# Tinting Plastic windows



## torrhead (Oct 20, 2007)

HI, looking advise on tinting the two rear windows in my M/Home. As they are not glass the normal method of application, as used on cars, is not suitable. Has any member used a product that is suitable for this task. Any advise appreciated.
Thanks,
Bob.


----------



## raynipper (Aug 4, 2008)

I have tinted several large RVs with the stick on film. I don't see why it wouldn't work with your window product if it is smooth. 

I would do a practice window first as usually the first one is a mess. Both the glass (perspex) and the film needs to be sprayed with a slightly soapy water solution to allow movement. Squeegee the moisture out when finally positioned. Trim round the edges with a new Stanly blade. Wait to dry overnight and seal the edges with a clear nail varnish.

Ray.


----------



## camoyboy (May 9, 2005)

The problem with using the stick on type of tinting film on acyrlic windows is the differential in expansion when they get hot. Acrylic expands more than the film and this will result in a cracked window.
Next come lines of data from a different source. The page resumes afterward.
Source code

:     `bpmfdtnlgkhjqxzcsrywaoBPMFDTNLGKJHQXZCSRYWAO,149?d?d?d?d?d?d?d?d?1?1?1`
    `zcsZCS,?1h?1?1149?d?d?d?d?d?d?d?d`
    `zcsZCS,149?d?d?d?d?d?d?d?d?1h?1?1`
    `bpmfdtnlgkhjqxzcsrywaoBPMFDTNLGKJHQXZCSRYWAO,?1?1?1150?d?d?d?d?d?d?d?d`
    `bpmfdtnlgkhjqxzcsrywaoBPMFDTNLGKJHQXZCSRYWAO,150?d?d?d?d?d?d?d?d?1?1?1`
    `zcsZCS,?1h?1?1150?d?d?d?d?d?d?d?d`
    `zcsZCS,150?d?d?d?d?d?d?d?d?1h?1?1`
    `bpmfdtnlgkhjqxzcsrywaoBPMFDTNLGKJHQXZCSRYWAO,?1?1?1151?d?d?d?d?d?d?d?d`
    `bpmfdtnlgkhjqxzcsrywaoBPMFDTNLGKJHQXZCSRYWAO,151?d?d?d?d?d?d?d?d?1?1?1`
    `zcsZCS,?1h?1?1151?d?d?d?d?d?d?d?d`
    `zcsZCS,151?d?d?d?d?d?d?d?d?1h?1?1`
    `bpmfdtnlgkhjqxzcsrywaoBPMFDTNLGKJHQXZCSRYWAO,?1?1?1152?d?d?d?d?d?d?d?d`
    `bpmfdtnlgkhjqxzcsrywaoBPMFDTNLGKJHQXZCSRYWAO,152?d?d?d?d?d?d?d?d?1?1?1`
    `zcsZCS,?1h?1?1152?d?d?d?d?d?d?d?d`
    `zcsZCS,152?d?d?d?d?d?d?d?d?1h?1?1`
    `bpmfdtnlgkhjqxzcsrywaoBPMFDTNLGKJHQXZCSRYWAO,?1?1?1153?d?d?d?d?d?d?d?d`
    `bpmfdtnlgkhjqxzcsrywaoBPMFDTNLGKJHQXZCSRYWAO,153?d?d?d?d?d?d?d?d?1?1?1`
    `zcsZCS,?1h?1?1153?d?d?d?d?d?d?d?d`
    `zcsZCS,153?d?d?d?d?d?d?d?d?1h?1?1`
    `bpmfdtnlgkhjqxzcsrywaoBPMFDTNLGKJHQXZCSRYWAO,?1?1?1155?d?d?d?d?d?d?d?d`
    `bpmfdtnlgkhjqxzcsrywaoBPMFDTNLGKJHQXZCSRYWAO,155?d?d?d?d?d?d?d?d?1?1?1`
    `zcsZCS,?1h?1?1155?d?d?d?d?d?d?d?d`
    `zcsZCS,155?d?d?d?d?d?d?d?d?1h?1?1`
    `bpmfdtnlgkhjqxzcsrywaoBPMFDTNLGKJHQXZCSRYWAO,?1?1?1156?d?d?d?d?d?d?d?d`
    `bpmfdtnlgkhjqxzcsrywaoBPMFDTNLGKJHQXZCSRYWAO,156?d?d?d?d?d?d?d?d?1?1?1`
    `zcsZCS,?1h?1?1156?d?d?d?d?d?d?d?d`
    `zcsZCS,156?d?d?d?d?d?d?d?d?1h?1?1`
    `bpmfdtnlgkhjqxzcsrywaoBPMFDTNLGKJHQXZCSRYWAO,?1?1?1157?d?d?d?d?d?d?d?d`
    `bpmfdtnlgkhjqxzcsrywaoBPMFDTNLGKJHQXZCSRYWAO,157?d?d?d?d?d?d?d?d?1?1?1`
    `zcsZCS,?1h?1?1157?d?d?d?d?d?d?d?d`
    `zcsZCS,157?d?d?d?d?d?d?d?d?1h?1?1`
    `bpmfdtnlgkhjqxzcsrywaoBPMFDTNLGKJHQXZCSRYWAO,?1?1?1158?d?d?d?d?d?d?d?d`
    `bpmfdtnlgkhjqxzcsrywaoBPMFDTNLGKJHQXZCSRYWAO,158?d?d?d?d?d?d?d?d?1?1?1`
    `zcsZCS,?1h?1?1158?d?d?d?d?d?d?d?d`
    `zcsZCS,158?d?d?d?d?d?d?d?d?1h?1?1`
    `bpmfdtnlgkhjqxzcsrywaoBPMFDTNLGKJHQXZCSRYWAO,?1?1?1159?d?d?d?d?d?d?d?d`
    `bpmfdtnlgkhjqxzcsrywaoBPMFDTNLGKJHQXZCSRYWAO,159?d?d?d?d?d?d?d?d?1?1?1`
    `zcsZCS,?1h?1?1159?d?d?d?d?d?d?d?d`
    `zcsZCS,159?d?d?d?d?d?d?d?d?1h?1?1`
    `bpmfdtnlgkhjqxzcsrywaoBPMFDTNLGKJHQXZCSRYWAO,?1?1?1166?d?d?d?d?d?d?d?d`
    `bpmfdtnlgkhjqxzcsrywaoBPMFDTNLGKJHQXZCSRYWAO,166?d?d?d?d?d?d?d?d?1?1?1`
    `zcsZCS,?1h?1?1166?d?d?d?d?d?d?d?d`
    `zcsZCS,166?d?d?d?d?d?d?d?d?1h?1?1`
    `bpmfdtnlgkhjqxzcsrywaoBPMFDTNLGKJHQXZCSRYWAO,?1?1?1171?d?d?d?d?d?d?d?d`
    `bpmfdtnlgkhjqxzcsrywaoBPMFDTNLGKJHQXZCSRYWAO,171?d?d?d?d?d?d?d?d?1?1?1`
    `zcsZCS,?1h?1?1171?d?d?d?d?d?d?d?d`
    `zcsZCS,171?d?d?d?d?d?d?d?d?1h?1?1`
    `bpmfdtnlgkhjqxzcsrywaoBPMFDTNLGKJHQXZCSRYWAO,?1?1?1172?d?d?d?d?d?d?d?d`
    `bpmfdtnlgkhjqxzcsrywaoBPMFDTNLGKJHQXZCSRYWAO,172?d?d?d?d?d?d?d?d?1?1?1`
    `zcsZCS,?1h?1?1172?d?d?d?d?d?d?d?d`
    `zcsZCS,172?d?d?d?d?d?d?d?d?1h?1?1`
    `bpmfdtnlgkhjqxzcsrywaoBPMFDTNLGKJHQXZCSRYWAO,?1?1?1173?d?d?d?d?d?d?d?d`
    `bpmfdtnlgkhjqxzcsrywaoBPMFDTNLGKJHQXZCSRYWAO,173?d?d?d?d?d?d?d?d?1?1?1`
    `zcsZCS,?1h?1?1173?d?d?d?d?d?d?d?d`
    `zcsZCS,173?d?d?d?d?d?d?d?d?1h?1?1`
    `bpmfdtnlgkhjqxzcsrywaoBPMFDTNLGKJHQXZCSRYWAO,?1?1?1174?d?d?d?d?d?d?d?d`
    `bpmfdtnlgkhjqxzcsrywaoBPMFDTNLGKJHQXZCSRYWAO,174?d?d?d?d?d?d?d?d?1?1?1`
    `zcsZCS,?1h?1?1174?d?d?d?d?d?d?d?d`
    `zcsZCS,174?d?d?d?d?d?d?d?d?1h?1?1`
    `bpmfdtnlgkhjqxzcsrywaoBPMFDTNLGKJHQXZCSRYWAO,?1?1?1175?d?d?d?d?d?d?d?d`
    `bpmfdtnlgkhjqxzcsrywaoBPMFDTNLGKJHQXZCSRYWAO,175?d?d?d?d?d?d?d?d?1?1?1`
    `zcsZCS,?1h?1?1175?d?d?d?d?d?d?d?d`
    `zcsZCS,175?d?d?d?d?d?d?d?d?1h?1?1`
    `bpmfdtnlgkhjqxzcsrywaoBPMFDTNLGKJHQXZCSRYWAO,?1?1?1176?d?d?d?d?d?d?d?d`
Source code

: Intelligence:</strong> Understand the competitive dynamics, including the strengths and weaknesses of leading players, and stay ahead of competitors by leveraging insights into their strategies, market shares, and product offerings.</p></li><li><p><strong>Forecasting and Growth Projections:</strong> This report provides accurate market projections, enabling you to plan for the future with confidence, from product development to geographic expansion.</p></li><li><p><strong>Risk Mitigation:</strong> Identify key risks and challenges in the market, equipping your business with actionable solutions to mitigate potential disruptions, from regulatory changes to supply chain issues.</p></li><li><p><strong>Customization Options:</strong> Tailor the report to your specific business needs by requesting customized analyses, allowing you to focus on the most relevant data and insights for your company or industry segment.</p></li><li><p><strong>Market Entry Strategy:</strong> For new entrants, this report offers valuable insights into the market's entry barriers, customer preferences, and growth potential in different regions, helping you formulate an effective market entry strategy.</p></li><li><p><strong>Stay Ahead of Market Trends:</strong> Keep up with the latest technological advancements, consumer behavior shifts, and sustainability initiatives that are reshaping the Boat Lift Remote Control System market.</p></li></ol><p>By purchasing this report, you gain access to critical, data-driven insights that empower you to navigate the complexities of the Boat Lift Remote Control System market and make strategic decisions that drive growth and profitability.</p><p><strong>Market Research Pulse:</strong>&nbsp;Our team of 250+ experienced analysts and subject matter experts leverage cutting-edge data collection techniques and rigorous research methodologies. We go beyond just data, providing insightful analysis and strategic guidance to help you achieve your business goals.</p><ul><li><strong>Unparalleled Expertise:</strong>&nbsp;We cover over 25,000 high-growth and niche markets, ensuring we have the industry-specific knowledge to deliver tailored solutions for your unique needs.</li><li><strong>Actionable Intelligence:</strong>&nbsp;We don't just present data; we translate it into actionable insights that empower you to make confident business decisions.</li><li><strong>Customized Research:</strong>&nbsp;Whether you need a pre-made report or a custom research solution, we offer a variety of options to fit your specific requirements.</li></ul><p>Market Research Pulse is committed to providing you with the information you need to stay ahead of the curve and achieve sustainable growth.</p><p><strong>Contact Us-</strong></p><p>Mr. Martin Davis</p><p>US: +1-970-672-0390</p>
Having said that, I went ahead and tinted the bathroom window of our previous Rapido about 7 years ago using this material, and as far as I am aware it is still intact.

The guy who tints our windows at work said the material used in the accessory shops may be more flexible than the more proffesional kit, and that is why I got away with it.

Colin


----------



## torrhead (Oct 20, 2007)

Thanks folks for the quick response, I tried to apply the film material which turned out like a lunar landscape it had that many air bubbles in it.


----------



## raynipper (Aug 4, 2008)

torrhead said:


> Thanks folks for the quick response, I tried to apply the film material which turned out like a lunar landscape it had that many air bubbles in it.


Exactly....... you need to practice.

Ray.


----------



## bigcats30 (Aug 13, 2012)

torrhead said:


> Thanks folks for the quick response, I tried to apply the film material which turned out like a lunar landscape it had that many air bubbles in it.


Next time use water with washing up liquid in it :wink:


----------